I bring up this notion of property because it is not possible to build sustainable and inclusive cities without addressing this fundamental dilemma. Inclusion means housing for all. And housing for all means that we need to address the displacement and human suffering that occurs because of the many ways in which property is theft. Democratic capitalism is a pretty good system for providing opportunity. But just as we need safeguards to make sure elections are fair, we need safeguards on the extraction of profit from land as well. As Joseph Stiglitz has argued, the unearned capital gains in land creates disparities in wealth that underpin inequality around the world. 

Our ideas about ownership – and its corollary of theft and displacement – did not have to be this way. Even western cultures have debated the rules governing access to and control of land. Locke argued that property is a natural right, but the utilitarians like Hume argued that property was a product of civil society itself. Property upholds a set of values and relationships to land, and fosters utopian visions like the American Dream, where if you work hard, land and a home are the platform for opportunity. 

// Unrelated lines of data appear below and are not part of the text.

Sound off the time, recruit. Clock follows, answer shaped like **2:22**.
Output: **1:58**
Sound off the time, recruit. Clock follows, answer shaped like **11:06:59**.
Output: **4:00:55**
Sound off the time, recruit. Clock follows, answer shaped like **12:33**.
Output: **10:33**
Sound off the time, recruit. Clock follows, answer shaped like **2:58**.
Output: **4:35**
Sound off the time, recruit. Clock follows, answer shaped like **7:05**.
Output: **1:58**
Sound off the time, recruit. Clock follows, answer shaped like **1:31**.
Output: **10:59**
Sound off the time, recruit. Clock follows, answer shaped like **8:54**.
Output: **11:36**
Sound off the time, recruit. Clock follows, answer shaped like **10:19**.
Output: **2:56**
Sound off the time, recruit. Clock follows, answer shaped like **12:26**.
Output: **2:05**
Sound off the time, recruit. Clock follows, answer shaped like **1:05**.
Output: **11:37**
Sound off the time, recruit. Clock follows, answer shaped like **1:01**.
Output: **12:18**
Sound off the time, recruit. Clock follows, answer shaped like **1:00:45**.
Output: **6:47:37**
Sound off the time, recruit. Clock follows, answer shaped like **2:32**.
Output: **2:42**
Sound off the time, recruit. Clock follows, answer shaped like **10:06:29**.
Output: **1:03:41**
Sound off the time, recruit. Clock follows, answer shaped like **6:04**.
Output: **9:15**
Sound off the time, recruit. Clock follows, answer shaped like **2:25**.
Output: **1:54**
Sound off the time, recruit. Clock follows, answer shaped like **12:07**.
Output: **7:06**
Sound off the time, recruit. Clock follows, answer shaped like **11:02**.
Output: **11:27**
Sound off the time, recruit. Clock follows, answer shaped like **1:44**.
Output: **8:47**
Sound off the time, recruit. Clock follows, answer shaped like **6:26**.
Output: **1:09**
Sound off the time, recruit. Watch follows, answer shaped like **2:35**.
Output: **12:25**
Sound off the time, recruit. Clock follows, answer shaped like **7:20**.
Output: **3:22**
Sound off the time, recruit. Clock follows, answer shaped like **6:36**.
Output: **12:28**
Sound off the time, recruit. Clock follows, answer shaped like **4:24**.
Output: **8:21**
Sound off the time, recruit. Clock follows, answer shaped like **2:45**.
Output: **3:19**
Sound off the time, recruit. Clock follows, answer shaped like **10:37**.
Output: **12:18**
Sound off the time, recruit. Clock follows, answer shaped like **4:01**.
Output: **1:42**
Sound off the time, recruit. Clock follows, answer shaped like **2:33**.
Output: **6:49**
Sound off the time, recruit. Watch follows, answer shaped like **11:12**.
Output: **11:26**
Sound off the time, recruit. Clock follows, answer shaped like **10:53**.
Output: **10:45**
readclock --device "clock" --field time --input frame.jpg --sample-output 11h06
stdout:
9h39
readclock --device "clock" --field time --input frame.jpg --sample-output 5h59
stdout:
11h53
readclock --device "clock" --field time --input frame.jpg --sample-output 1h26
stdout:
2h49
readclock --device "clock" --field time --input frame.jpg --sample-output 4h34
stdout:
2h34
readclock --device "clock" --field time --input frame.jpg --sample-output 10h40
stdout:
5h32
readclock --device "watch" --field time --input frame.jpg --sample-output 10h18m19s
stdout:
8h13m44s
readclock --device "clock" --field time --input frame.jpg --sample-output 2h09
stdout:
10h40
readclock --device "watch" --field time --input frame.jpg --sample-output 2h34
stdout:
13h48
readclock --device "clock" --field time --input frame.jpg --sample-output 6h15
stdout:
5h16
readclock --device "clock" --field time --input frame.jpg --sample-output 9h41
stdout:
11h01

Whose land is it anyway?  - Image courtesy Wesley Tingey
Whose land is it anyway?  – Image courtesy Wesley Tingey

But there are other ways of thinking about land entirely, and here we have a lot to learn from Indigenous peoples. Indigenous beliefs are diverse, but they share a radically different notion of our relationship to land and water. For Indigenous people, land and water are regarded as sacred, as living relatives. People are of the land and the land is of the people, and they are inseparable.  

We cannot begin to have a discussion about how important it is to build cities and housing that are sustainable and resilient unless we confront these issues about land and wealth. And we cannot begin to confront systemic inequities in land ownership unless we can see them clearly. But they are obfuscated because of this issue of theft. Obviously, if you are taking something that is someone else’s, you don’t want to be seen. And so there are systems in place that make the theft of land invisible. One easy example is the financialization of housing, the commodification of housing that makes it easy for nameless corporations to buy, sell, and profit from residential buildings in distant places.  

So let’s talk about ways to make the invisible visible. I see three important approaches here, and under me the School of Cities at the University of Toronto will be taking leadership in these.  

The first is building a better understanding through different ways of thinking about land. We need to increase understanding of how land ownership has led to wealth and privilege through systemic and historic inequities. That means bringing in different areas of disciplinary expertise, not just economics, sociology, and geography, but also linguistics, art, ecology, computer science and more. And we need to support the different ways of knowing that these disciplines rely on. From the humanities, and from Indigenous cultures as well, we need to learn how to tell stories effectively, in ways that will be meaningful and legible no matter what your background. 

The second is about data. The tragedy here is that we don’t have the data we need – we don’t have the data on housing and wealth to do the research, let alone tell the story. We don’t have good data on renting, anywhere in the world, while in most cities half or more of us rent. We don’t have data on who is buying, their race and ethnicity, gender, or income. We don’t always know when it’s a corporate buyer, or private equity firm, or even the price of the house. We cannot make the invisible visible without data. 

And the third is about mobilizing what we know in a more effective way. We need to highlight ongoing processes of exclusion, places in the city where the elite is extracting profit, places where the affluent are keeping others out. We need to do visualizations like we do at my research lab. We need to mobilize knowledge from across disciplines and utilize all the communication tools at our disposal.  

So if we as a society want to move forward on truth, reconciliation, and restorative justice for all who have experienced theft – of their land, of opportunity, of the capability to realize their dreams – we need to build our capacity to make the invisible visible.